L’effetto di questo tipo di informazione è evidentemente nefasto, soprattutto in un Paese in cui la cultura scientifica lascia così tanto spesso spazio all’ignoranza e all’irrazionalità. Il numero di italiani che ad oggi ha paura di vaccinarsi ne è la prova.

Ma come mai è così radicata questa paura, quando è evidente che il vaccino è l’unica protezione dal virus?

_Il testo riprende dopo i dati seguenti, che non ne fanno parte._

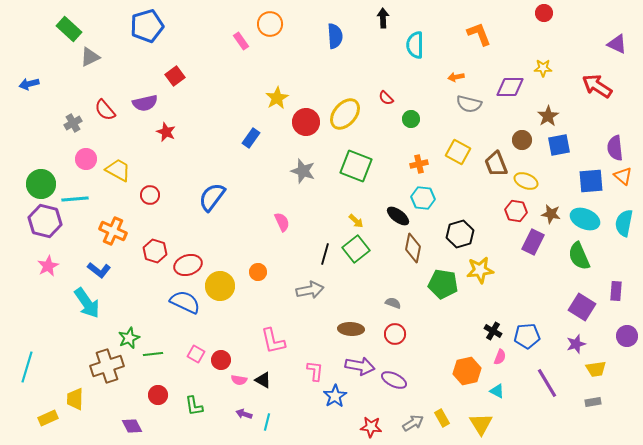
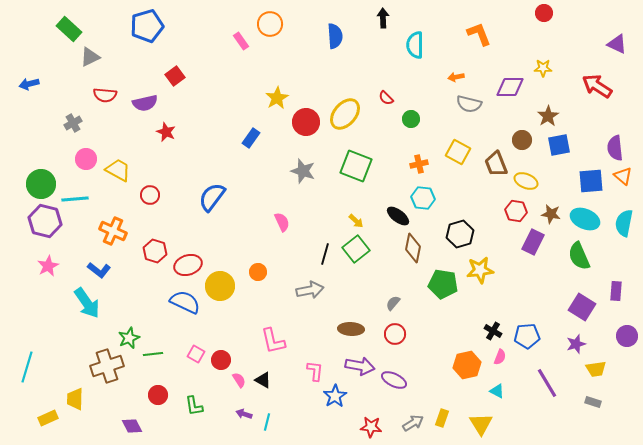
red semicircle at (105, 110): moved 15 px up; rotated 45 degrees counterclockwise
gray semicircle at (393, 303): rotated 70 degrees counterclockwise
orange hexagon at (467, 371): moved 6 px up
pink semicircle at (239, 380): rotated 133 degrees counterclockwise
gray rectangle at (593, 402): rotated 28 degrees clockwise
yellow rectangle at (442, 418): rotated 48 degrees clockwise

Gli effetti collaterali che possono esserci nei giorni seguenti sono senza dubbio complici, anche se non spiegano perché non si temono tanti altri farmaci con effetti peggiori (vedi pillola anticoncezionale, realmente legata a rischio di eventi trombotici). Le ragioni sono più profonde e svariate. Innanzitutto, mentre ammalarsi di Covid è un fenomeno passivo, sottoporsi alla vaccinazione è una scelta volontaria che implica l’assunzione di un rischio: è una modificazione dello status quo, che spaventa come ogni cambiamento, a maggior ragione se si considera che il vaccino si assume in piena salute e non per una malattia già diagnosticata. Per accettare di poter andare incontro a qualche rischio è importante quindi essere coscienti dell’importanza per sé e per la comunità intera del proprio gesto. E l’ignoranza è indubbiamente nemica di questa consapevolezza: spinge a prendere scelte di pancia, fidandosi di ciò che si sente in giro, più che di dati statistici. E se gli uomini di scienza offrono pareri contrastanti, è naturale lasciarsi guidare dall’opinione comune.

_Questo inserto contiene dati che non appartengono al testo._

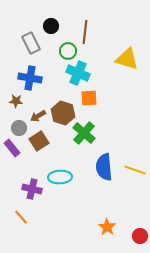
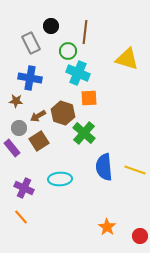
cyan ellipse: moved 2 px down
purple cross: moved 8 px left, 1 px up; rotated 12 degrees clockwise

Quale metodo, quindi, contro la disinformazione e la paura?

Finché il mondo del giornalismo non si assumerà la responsabilità che gli spetta, l’unica soluzione è che ciascuno si impegni a capire e contestualizzare i dati, piuttosto che a fidarsi della prima notizia letta. In un mondo in cui con un click si ha accesso a tutto lo scibile umano e quindi il valore del possesso dell’informazione è quasi nullo, a scuola si dovrebbe insegnare a interpretare i dati e discriminare tra le varie fonti, a fare ricerche approfondite piuttosto che a leggere e condividere il primo articolo che capita sottomano. Trasmettere la passione per un’informazione vera è ora più che mai fondamentale. Ne va delle nostre vite.